Insight 3: AI Adoption Requires Ecosystem Partnership, Not Just Internal Build

Full-stack AI integration across enterprise systems is now table stakes for competitive positioning—and the fastest path is through structured partnerships with frontier model providers.

"Partnerships are the way to jump-start agentic adoption.

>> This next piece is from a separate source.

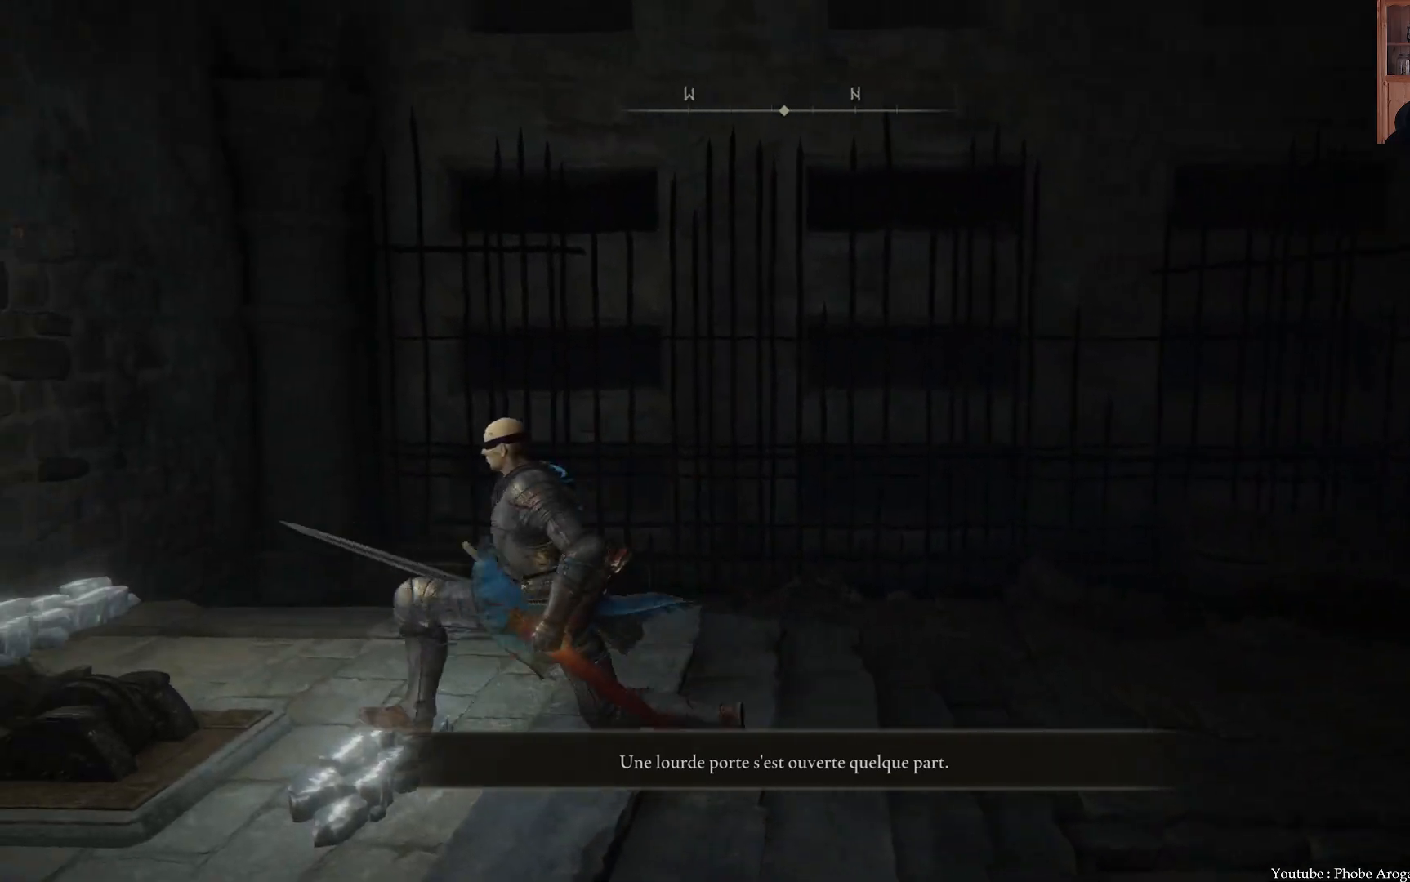
{"buttons": [], "left_stick": "center", "right_stick": "center", "events": [[283, "left_stick", "center"]]}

Unlike any prior technology, AI necessitates full tech stack integration across the ecosystem."

Takeaway for operators: Evaluate partnership structures (e.g., OpenAI Deployment Company, Anthropic/Blackstone JV model) as a speed-to-market lever, particularly if internal AI engineering capacity is limited.


6. Overlooked Insights

Overlooked Insight 1: AI Data Centers Are Reviving Private Placement Debt Markets

Briefly mentioned in the "Side Letters" section, but potentially significant for capital markets watchers: AI infrastructure financing demand is large enough and deal-specific enough that borrowers are turning to private placement debt (not public bonds) for its "certainty and confidentiality"—and 2026 is already a record year for this channel.

"AI data centers are reviving a century-old private bond market. Private placement debt sales, which borrowers are warming up to for larger financings due to their certainty and confidentiality, are off to a record start in 2026."

This suggests a structural shift in how AI infrastructure gets financed—away from syndicated public markets and toward bespoke, private debt arrangements—which has implications for both credit investors and AI infrastructure operators.


Overlooked Insight 2: 2022 Vintage VC Funds Are Deeply Underwater on Distributions

The Daily Benchmark data point—buried at the bottom of the newsletter—shows 2022 vintage global VC funds have a median DPI of 0.00x, meaning LPs have received zero distributions on capital called four years ago. Median IRR sits at just 6.30%.

"2022 Vintage Global VC Funds: Median IRR 6.30% | Top Quartile IRR 15.50% | 0.00x Median DPI"

This has significant implications for LP re-up decisions, GP fundraising dynamics in 2025-2026, and the broader secondary market for VC fund stakes—none of which are discussed in the main editorial content.